Blindsight

About the book

Book author: Peter Watts

Peter is a Canadian author, and also a PhD in marine biology. He is now writing hard sci-fi because he got tired of his field being full with various interest groups. The book is about first contact with super advanced aliens. The book explores various themes of identity, consciousness, free will, artificial intelligence, neurology, and game theory as well as evolution, biology and transhumanism. Due to this it is a rather complicated read. It’s really putting “hard” in “hard sci-fi” in my opinion.

Siri Keaton is a crew member of Theseus, sent to investigate a signal in the Oort cloud. This was prompted by Earth being probed by billions of lights during an event known as Firefall, announcing the presence of aliens in the solar system. The other hyper-specialist and cybernetically enhanced crew members are a linguistic woman with 3 other personalities in her head, a combat specialist, a biologist and a vampire. Then we also have The Captain, which is Theseus own artificial intelligence.

Reflection and takeaways

This contains spoilers

I liked that this book is somewhat dystopic. Any encounter like this has no real guarantee of a happy ending.
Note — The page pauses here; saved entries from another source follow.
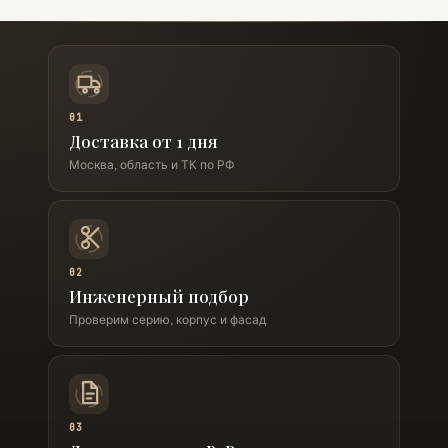
01
Доставка от 1 дня
Москва, область и ТК по РФ
02
Инженерный подбор
Проверим серию, корпус и фасад
03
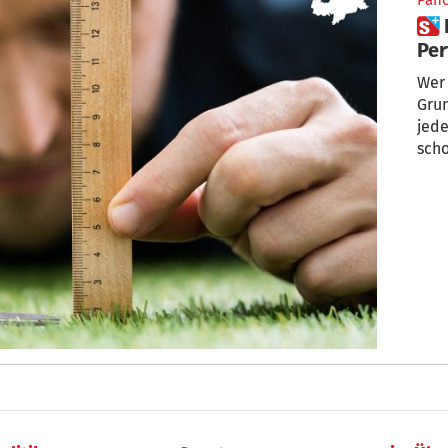
Pan
 Raus aus der Falle des
Per
mal
Wer 
Grun
jede
scho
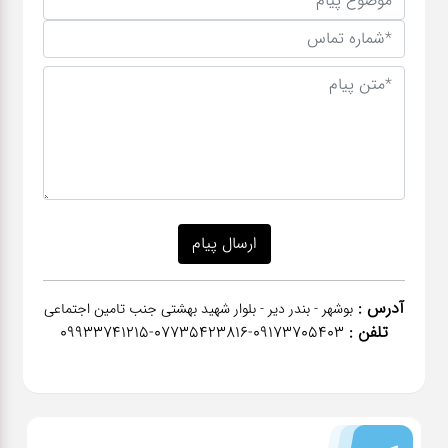
آدرس :
بوشهر - بندر دیر - بلوار شهید بهشتی جنب تامین اجتماعی
تلفن :
٠٩١٧٣٧٠٥٤٠٣-07735423816-09933741215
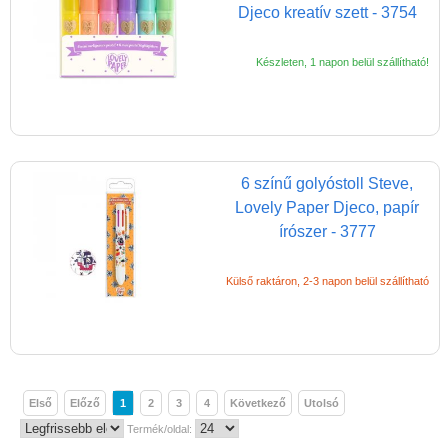
Djeco kreatív szett - 3754
Készleten, 1 napon belül szállítható!
6 színű golyóstoll Steve,
Lovely Paper Djeco, papír
írószer - 3777
Külső raktáron, 2-3 napon belül szállítható
Első
Előző
1
2
3
4
Következő
Utolsó
Termék/oldal:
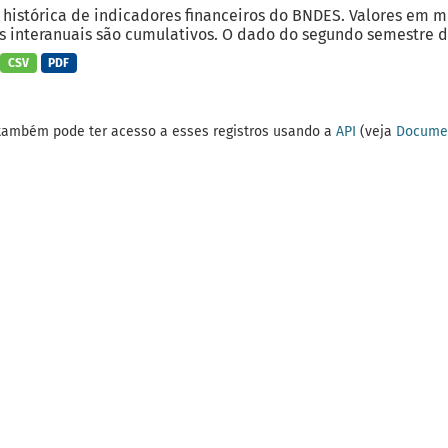
 histórica de indicadores financeiros do BNDES. Valores em 
 interanuais são cumulativos. O dado do segundo semestre do
CSV
PDF
também pode ter acesso a esses registros usando a
API
(veja
Documen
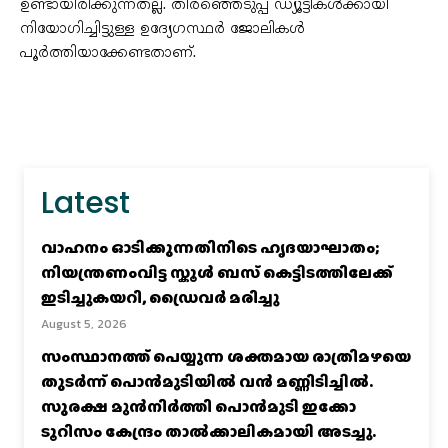
ഉണ്ടായിരിക്കുന്നതല്ല. തിരഞ്ഞെടുപ്പ് ഡ്യൂട്ടികൾക്കായി
നിയോഗിച്ചിട്ടുള്ള ഉദ്യേഗസ്ഥർ ജോലികൾ
പൂർത്തിയാക്കേണ്ടതാണ്.
Latest
വാഹനം ഓടിക്കുന്നതിനിടെ ഹൃദയാഘാതം;
നിയന്ത്രണംവിട്ട സ്കൂൾ ബസ് കെട്ടിടത്തിലേക്ക്
ഇടിച്ചുകയറി, ഡ്രൈവർ മരിച്ചു
August 5, 2026
സംസ്ഥാനത്ത് പെയ്യുന്ന ശക്തമായ രാത്രിമഴയെ
തുടർന്ന് പൊൻമുടിയില്‍ വൻ മണ്ണിടിച്ചില്‍.
സുരക്ഷ മുൻനിർത്തി പൊൻമുടി ഇക്കോ
ടൂറിസം കേന്ദ്രം താല്‍ക്കാലികമായി അടച്ചു.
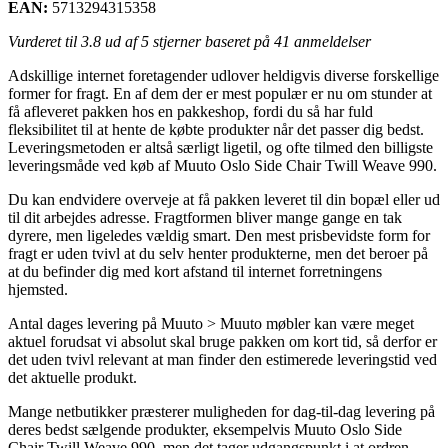
EAN:
5713294315358
Vurderet til
3.8
ud af 5 stjerner baseret på
41
anmeldelser
Adskillige internet foretagender udlover heldigvis diverse forskellige
former for fragt. En af dem der er mest populær er nu om stunder at
få afleveret pakken hos en pakkeshop, fordi du så har fuld
fleksibilitet til at hente de købte produkter når det passer dig bedst.
Leveringsmetoden er altså særligt ligetil, og ofte tilmed den billigste
leveringsmåde ved køb af Muuto Oslo Side Chair Twill Weave 990.
Du kan endvidere overveje at få pakken leveret til din bopæl eller ud
til dit arbejdes adresse. Fragtformen bliver mange gange en tak
dyrere, men ligeledes vældig smart. Den mest prisbevidste form for
fragt er uden tvivl at du selv henter produkterne, men det beroer på
at du befinder dig med kort afstand til internet forretningens
hjemsted.
Antal dages levering på Muuto > Muuto møbler kan være meget
aktuel forudsat vi absolut skal bruge pakken om kort tid, så derfor er
det uden tvivl relevant at man finder den estimerede leveringstid ved
det aktuelle produkt.
Mange netbutikker præsterer muligheden for dag-til-dag levering på
deres bedst sælgende produkter, eksempelvis Muuto Oslo Side
Chair Twill Weave 990, men det tager udgangspunkt i at ordren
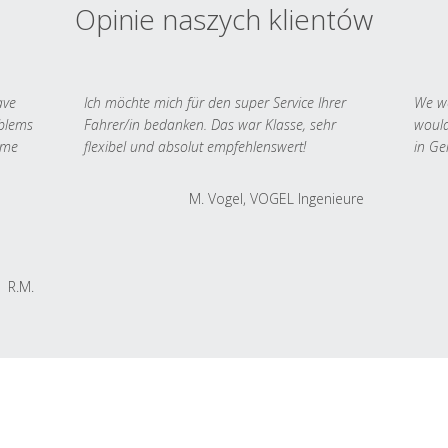
Opinie naszych klientów
ave
Ich möchte mich für den super Service Ihrer
We we
oblems
Fahrer/in bedanken. Das war Klasse, sehr
would
 me
flexibel und absolut empfehlenswert!
in Ge
M. Vogel, VOGEL Ingenieure
R.M.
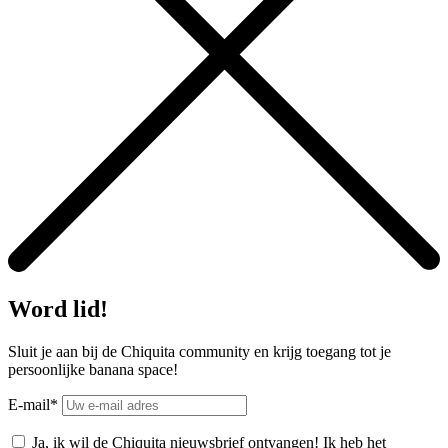
Word lid!
Sluit je aan bij de Chiquita community en krijg toegang tot je
persoonlijke banana space!
E-mail*
Ja, ik wil de Chiquita nieuwsbrief ontvangen! Ik heb het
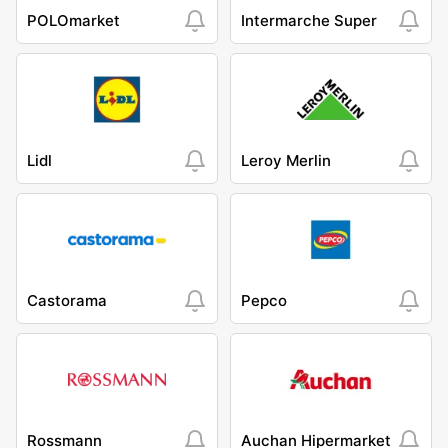
POLOmarket
Intermarche Super
Lidl
Leroy Merlin
Castorama
Pepco
Rossmann
Auchan Hipermarket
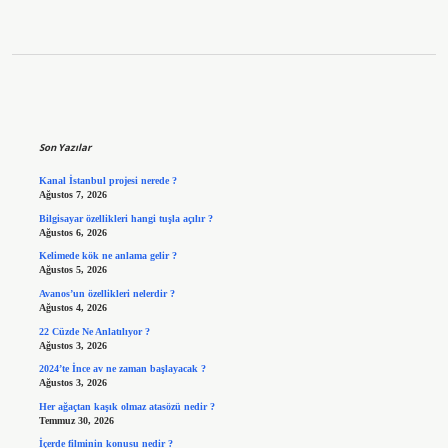
Sidebar
Son Yazılar
Kanal İstanbul projesi nerede ?
Ağustos 7, 2026
Bilgisayar özellikleri hangi tuşla açılır ?
Ağustos 6, 2026
Kelimede kök ne anlama gelir ?
Ağustos 5, 2026
Avanos’un özellikleri nelerdir ?
Ağustos 4, 2026
22 Cüzde Ne Anlatılıyor ?
Ağustos 3, 2026
2024’te İnce av ne zaman başlayacak ?
Ağustos 3, 2026
Her ağaçtan kaşık olmaz atasözü nedir ?
Temmuz 30, 2026
İçerde filminin konusu nedir ?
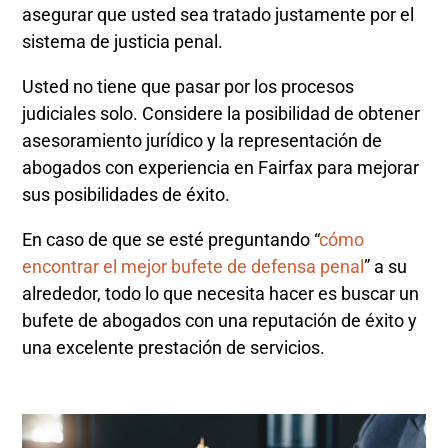
asegurar que usted sea tratado justamente por el
sistema de justicia penal.
Usted no tiene que pasar por los procesos
judiciales solo. Considere la posibilidad de obtener
asesoramiento jurídico y la representación de
abogados con experiencia en Fairfax para mejorar
sus posibilidades de éxito.
En caso de que se esté preguntando “
cómo
encontrar el mejor bufete de defensa penal
” a su
alrededor, todo lo que necesita hacer es buscar un
bufete de abogados con una reputación de éxito y
una excelente prestación de servicios.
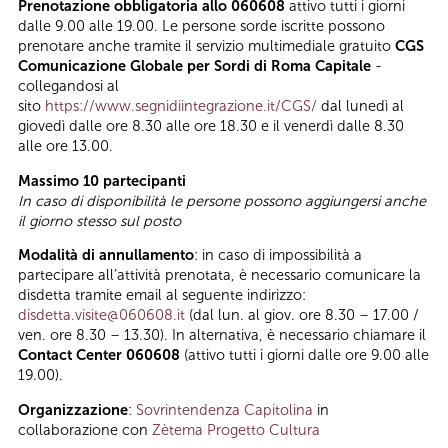
Prenotazione obbligatoria allo 060608
attivo tutti i giorni
dalle 9.00 alle 19.00. Le persone sorde iscritte possono
prenotare anche tramite il servizio multimediale gratuito
CGS
Comunicazione Globale per Sordi di Roma Capitale
-
collegandosi al
sito
https://www.segnidiintegrazione.it/CGS/
dal lunedì al
giovedì dalle ore 8.30 alle ore 18.30 e il venerdì dalle 8.30
alle ore 13.00.
Massimo 10 partecipanti
In caso di disponibilità le persone possono aggiungersi anche
il giorno stesso sul posto
Modalità di annullamento
: in caso di impossibilità a
partecipare all’attività prenotata, è necessario comunicare la
disdetta tramite email al seguente indirizzo:
disdetta.visite@060608.it
(dal lun. al giov. ore 8.30 – 17.00 /
ven. ore 8.30 – 13.30). In alternativa, è necessario chiamare il
Contact Center 060608
(attivo tutti i giorni dalle ore 9.00 alle
19.00).
Organizzazione
:
Sovrintendenza Capitolina
in
collaborazione con
Zètema Progetto Cultura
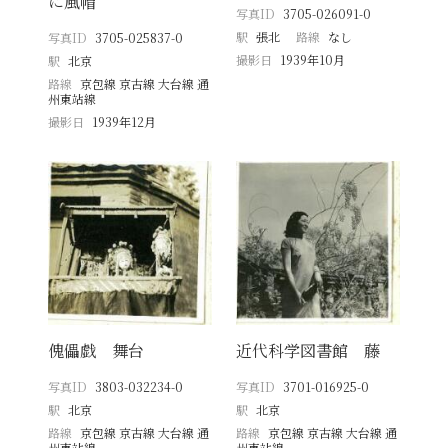
に風帽
写真ID
3705-026091-0
駅
張北
路線
なし
写真ID
3705-025837-0
撮影日
1939年10月
駅
北京
路線
京包線 京古線 大台線 通
州東站線
撮影日
1939年12月
傀儡戯 舞台
近代科学図書館 藤
写真ID
3803-032234-0
写真ID
3701-016925-0
駅
北京
駅
北京
路線
京包線 京古線 大台線 通
路線
京包線 京古線 大台線 通
州東站線
州東站線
While I’m personally not so keen on transhumanism and cybernetic enhancements, they made some good arguments for it in the book. The enhanced were able to hyper-specialise and become really good at specific tasks. The non-uplifted just can’t compete and aren’t really useful anymore. The other alternative is to enter Heaven, the VR world where you can upload yourself. The others are called “Realists” and they are just stuck doing terrorism acts, like sabotaging VR-Heaven. Change is inevitable, and it even argued for that in the books.

Blindsight explores the idea of intelligence without consciousness in depth. It is theorized that these aliens are a very advanced hivemind – meaning extremely intelligent but not conscious. The biologists in the book point out that consciousness and the ego take a lot of upkeep, and that humans could technically be an oddity in the universe because we have it. Consciousness can’t compete with sufficiently advanced intelligence due to all that extra cognitive overhead. It takes a lot of energy to motivate you do to do tasks, which isn’t very darwinian. Also, the vampire argues that maybe consciousness and humans have stopped evolving, because at some civilization stage it becomes survival of the adequate instead of survival of the fittest. Consciousness can even be fooled, much like Rorschach is manipulating the crews perception and senses. And the question is – is consciousness necessary to do whatever life is doing? Anthills and beehives are very successful but the “hive” super-entity isn’t intelligent or conscious, and not ants either, however it’s intelligence is emergent.

The little communication they had with Rorschach, as the alien vessel called itself, was interesting. They determined that this intelligence lacked semantic understanding. What does that mean? They discovered that it was actually a ChatGPT/Chinese room agent that they were talking to. It didn’t know what it was saying, but communicated anyway – maybe to protect itself or buy time. The idea explored here is that dialogue / language can be deconstructed and computed as a function, which we know is possible now with LLM’s, but that certainly wasn’t a mainstream thought in 2006 when this book came out.

We also learned that almost everything that happened in the book was precalculated by this intelligence. It’s just not possible to compete when it is sufficiently advanced.

I’m thinking if we ever develop AGI and AI singularity happens, it could be familiar to this novel. Rorschach is a kind of intelligence is just so different. We don’t even know what it does or why, it just doesn’t follow the logic as biological humans do. It might not have urges or a sense of self-preservation, or want to grow or explore. Intelligences that are not conscious does not necessarily have similar drive or goals as us, and so they really are alien.

Why did I pick it

Remarked somewhere to be a really good sci-fi book.

Verdict

3.55. It invoked many cool thoughts and things to think about, but reading it was hard at times. I guess my imagination didn’t keep up too well to picture all the events in my minds eye.